Tunisia 'cuts off water supply at night' amid severe drought

Officials have previously said move could help to reduce consumption in summer

An employee at the Sidi Salem dam looks at the receding water level in the reservoir. Years of drought across North Africa has left the dam critically low. AFP
Powered by automated translation

Tunisian authorities have begun cutting off drinking water at night in parts of the capital and other cities, residents said, in what appears to be a bid to reduce consumption amid a severe drought.

Critics say the move threatens to add to social tension in a country whose people suffer from poor public services, high inflation and a weak economy.

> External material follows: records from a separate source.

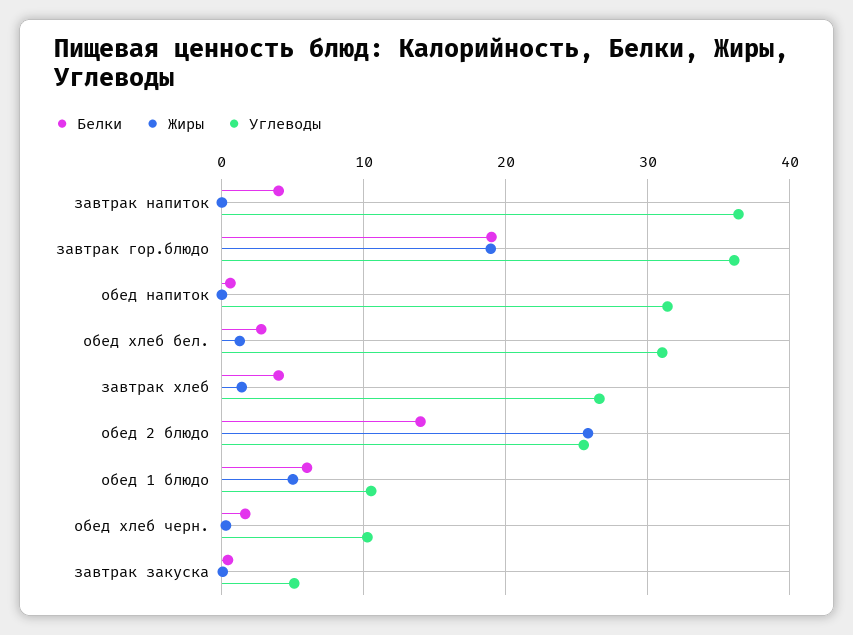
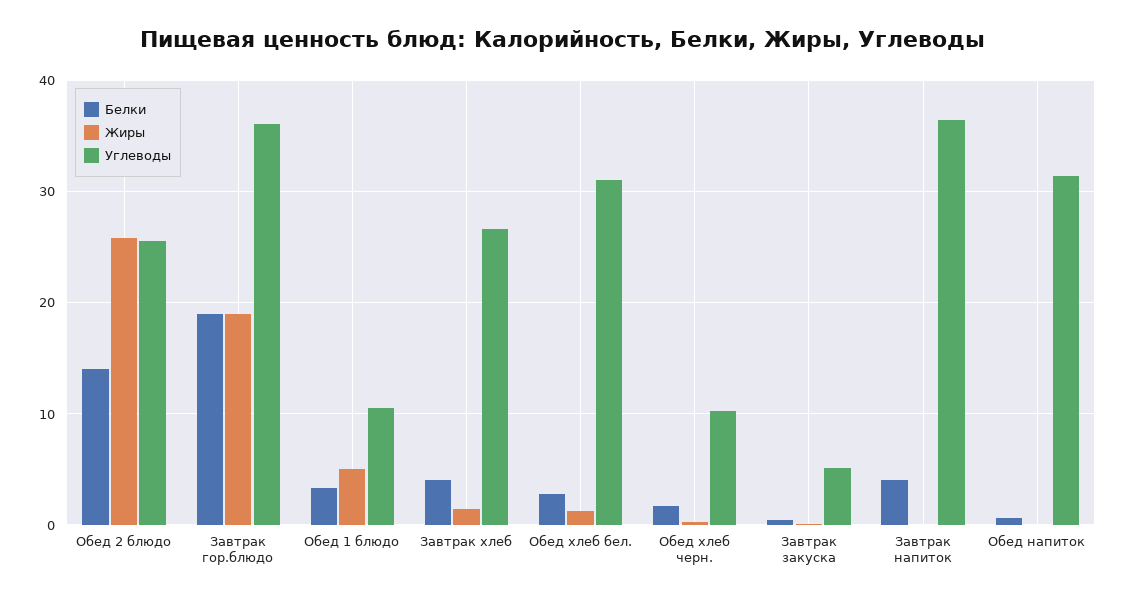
  {
    "Белки": {
      "завтрак напиток": 4,
      "завтрак гор.блюдо": 19,
      "обед напиток": 1,
      "обед хлеб бел.": 3,
      "завтрак хлеб": 4,
      "обед 2 блюдо": 14,
-     "обед 1 блюдо": 6,
+     "обед 1 блюдо": 3,
      "обед хлеб черн.": 2,
      "завтрак закуска": 0
    },
    "Жиры": {
      "завтрак напиток": 0,
      "завтрак гор.блюдо": 19,
      "обед напиток": 0,
      "обед хлеб бел.": 1,
      "завтрак хлеб": 1,
      "обед 2 блюдо": 26,
      "обед 1 блюдо": 5,
      "обед хлеб черн.": 0,
      "завтрак закуска": 0
    },
    "Углеводы": {
      "завтрак напиток": 36,
      "завтрак гор.блюдо": 36,
      "обед напиток": 31,
      "обед хлеб бел.": 31,
      "завтрак хлеб": 27,
      "обед 2 блюдо": 26,
      "обед 1 блюдо": 11,
      "обед хлеб черн.": 10,
      "завтрак закуска": 5
    }
  }

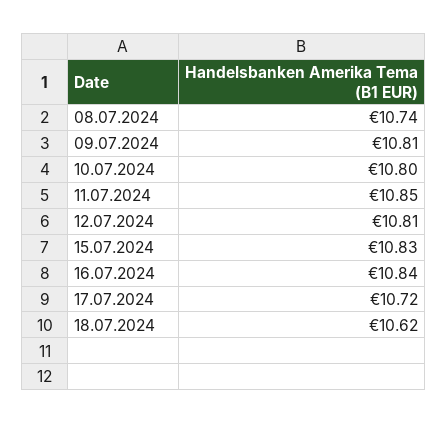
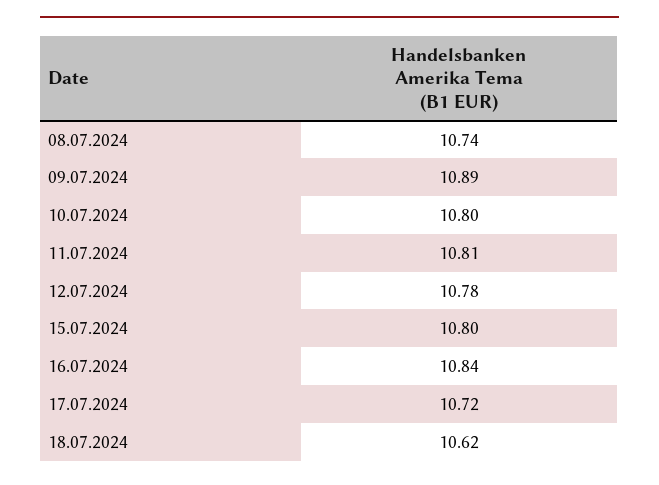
  {
    "08.07.2024": 10.74,
-   "09.07.2024": 10.81,
+   "09.07.2024": 10.89,
    "10.07.2024": 10.8,
-   "11.07.2024": 10.85,
+   "11.07.2024": 10.81,
-   "12.07.2024": 10.81,
+   "12.07.2024": 10.78,
-   "15.07.2024": 10.83,
+   "15.07.2024": 10.8,
    "16.07.2024": 10.84,
    "17.07.2024": 10.72,
    "18.07.2024": 10.62
  }

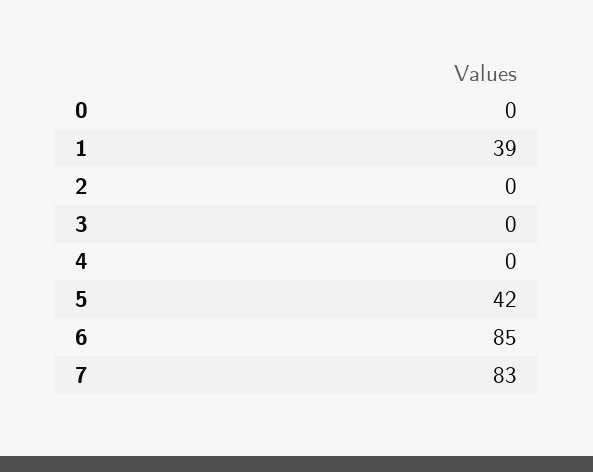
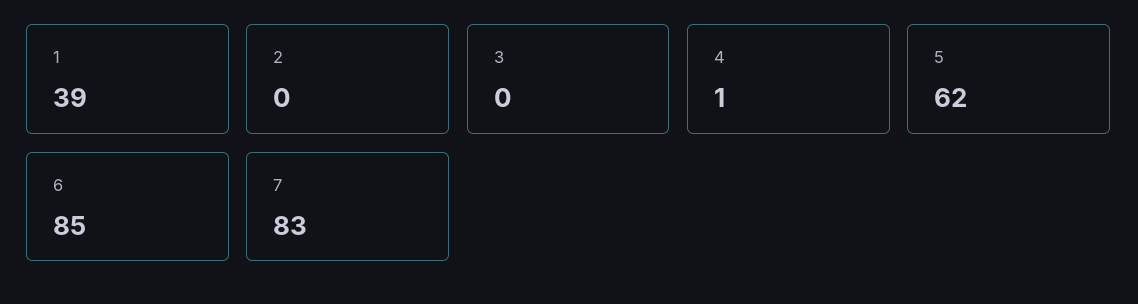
  {
-   "0": 0,
    "1": 39,
    "2": 0,
    "3": 0,
-   "4": 0,
+   "4": 1,
-   "5": 42,
+   "5": 62,
    "6": 85,
    "7": 83
  }

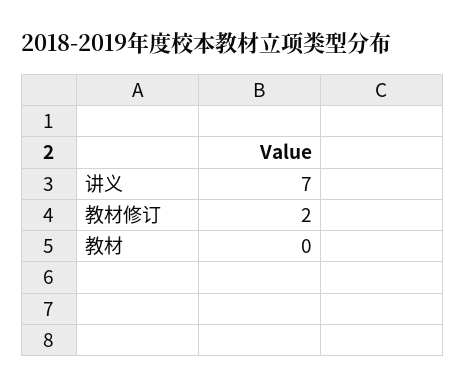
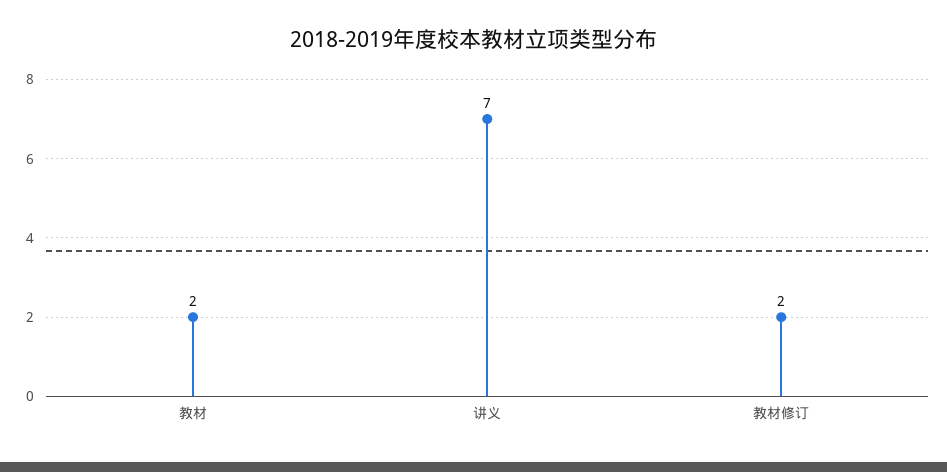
  {
    "讲义": 7,
    "教材修订": 2,
-   "教材": 0
+   "教材": 2
  }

Officials of the water distribution company contacted by Reuters declined to comment, but there were reports that supplies had been interrupted without prior announcement in Tunis, Hammamet, Sousse, Monastir and Sfax.

Tunisia is suffering a serious drought. Officials have said they may begin to cut off water supply at night over the summer to reduce consumption due to the scarcity of reserves in the country.

The continued lack of rain, however, appears to have led authorities to take action earlier in some places.

Yassin Mami, an MP, said officials from the national water company informed him that the reason for the frequent interruption of water supply in Hammamet city was “because the country is threatened by water scarcity”.

Tunisian dams recorded a decrease in capacity of around 1 billion cubic metres owing to scarcity of rain from September 2022 to mid-March 2023, said Hamadi Habib, a senior official in the Agriculture Ministry.

The level of the Sidi Salem Dam in the north of the country, a main provider of drinking water to several regions, has fallen to only 16 per cent of its maximum capacity of 580 million cubic metres, official figures showed.